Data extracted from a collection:
━━━━
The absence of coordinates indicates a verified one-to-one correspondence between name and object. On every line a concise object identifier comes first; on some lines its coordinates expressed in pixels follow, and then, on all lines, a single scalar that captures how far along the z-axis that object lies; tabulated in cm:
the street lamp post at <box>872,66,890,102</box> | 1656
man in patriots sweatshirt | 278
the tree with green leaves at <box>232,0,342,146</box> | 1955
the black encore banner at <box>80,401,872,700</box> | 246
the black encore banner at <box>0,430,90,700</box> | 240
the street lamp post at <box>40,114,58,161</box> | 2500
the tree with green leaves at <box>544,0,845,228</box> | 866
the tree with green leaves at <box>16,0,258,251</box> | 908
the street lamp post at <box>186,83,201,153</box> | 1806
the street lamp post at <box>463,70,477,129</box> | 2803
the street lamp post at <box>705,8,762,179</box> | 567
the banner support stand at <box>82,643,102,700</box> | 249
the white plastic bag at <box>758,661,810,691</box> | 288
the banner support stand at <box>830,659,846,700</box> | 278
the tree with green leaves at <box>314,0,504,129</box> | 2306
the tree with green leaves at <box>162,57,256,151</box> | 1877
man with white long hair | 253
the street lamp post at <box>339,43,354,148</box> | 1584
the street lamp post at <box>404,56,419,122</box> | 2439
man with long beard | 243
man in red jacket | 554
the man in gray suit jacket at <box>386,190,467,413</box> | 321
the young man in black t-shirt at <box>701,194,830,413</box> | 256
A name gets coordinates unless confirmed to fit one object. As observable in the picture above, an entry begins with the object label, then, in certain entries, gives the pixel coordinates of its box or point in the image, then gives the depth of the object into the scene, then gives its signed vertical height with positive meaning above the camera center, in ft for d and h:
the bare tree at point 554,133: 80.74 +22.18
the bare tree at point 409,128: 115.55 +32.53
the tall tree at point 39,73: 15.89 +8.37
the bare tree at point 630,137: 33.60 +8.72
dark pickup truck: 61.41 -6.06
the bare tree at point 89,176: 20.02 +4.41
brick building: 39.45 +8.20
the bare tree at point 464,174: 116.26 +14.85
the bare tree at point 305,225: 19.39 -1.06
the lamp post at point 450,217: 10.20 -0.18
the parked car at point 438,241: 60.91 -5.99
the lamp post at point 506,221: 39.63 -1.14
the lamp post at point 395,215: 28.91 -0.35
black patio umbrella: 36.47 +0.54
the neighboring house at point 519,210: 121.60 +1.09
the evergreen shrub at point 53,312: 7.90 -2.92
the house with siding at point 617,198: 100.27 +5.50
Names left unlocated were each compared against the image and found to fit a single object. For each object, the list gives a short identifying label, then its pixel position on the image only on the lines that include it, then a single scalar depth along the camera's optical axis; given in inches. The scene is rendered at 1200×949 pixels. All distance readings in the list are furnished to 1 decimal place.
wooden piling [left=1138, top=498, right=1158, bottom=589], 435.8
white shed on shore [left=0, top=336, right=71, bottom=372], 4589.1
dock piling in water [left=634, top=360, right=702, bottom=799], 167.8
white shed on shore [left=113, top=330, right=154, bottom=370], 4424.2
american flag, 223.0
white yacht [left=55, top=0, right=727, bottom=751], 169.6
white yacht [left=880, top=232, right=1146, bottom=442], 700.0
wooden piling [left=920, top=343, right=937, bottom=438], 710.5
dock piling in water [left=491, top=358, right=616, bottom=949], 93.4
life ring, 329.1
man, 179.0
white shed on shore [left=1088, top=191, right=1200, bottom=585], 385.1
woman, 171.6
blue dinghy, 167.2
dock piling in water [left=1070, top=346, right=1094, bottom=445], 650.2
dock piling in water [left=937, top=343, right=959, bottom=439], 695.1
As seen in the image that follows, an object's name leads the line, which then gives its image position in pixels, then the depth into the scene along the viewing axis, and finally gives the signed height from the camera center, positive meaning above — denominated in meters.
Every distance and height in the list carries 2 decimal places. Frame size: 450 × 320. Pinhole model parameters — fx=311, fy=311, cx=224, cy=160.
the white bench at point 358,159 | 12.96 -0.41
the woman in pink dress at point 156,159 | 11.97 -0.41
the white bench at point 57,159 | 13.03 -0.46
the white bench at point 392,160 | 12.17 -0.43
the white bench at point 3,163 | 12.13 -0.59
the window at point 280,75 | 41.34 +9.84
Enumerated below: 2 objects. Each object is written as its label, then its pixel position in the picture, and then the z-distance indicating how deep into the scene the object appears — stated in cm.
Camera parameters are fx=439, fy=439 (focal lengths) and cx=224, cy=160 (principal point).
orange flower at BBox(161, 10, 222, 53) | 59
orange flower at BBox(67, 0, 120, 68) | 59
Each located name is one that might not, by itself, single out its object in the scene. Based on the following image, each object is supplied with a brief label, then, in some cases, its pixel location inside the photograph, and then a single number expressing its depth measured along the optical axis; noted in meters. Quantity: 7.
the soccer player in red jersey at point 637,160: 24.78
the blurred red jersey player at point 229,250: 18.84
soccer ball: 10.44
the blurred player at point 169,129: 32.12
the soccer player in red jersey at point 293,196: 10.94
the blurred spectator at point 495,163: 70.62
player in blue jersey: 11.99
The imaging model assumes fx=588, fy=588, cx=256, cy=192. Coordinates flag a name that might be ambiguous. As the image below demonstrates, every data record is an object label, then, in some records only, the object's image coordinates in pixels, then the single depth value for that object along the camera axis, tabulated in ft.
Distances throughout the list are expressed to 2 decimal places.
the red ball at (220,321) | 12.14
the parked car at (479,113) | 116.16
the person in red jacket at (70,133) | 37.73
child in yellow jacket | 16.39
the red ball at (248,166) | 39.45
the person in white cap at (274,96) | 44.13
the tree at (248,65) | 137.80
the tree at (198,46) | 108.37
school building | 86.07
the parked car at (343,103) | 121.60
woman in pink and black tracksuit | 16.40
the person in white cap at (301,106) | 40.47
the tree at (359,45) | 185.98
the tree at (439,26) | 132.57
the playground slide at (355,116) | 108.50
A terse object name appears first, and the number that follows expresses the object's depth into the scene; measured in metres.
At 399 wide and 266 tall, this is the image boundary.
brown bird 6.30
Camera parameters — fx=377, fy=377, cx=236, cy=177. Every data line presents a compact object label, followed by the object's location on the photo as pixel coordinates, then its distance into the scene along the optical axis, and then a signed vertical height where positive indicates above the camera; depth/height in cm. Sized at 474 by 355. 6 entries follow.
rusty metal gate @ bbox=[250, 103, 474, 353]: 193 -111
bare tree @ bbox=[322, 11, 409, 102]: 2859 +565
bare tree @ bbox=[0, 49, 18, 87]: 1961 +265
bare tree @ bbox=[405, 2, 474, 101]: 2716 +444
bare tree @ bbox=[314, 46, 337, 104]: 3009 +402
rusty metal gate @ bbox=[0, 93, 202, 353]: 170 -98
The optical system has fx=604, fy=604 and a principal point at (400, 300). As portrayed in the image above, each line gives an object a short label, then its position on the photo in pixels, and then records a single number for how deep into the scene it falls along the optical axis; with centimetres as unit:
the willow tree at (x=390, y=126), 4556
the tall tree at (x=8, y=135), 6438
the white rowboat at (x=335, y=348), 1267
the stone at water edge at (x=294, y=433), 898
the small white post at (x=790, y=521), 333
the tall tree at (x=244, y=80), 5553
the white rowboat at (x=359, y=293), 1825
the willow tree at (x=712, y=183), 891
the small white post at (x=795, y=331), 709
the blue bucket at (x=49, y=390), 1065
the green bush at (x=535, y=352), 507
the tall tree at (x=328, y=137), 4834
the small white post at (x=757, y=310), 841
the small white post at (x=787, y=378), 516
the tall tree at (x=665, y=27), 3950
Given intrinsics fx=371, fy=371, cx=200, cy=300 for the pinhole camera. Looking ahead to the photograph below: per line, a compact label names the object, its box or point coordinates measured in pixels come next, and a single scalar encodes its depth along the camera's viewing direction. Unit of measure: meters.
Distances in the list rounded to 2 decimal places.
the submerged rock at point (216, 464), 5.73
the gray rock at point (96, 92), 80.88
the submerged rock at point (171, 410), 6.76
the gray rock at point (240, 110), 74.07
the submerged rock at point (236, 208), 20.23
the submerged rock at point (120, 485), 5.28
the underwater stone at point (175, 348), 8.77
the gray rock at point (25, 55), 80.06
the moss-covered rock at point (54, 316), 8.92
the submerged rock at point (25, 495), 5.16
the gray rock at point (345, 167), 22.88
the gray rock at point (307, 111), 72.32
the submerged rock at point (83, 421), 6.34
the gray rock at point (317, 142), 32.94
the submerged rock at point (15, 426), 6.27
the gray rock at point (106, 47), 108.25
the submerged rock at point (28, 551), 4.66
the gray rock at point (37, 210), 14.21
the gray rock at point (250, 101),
━━━━
» **Description of the task**: List each line of the records that holds the string "small".

» **Solution to this exercise**:
the small white post at (x=790, y=521), 333
the small white post at (x=795, y=331), 709
the small white post at (x=757, y=310), 841
the small white post at (x=787, y=378), 516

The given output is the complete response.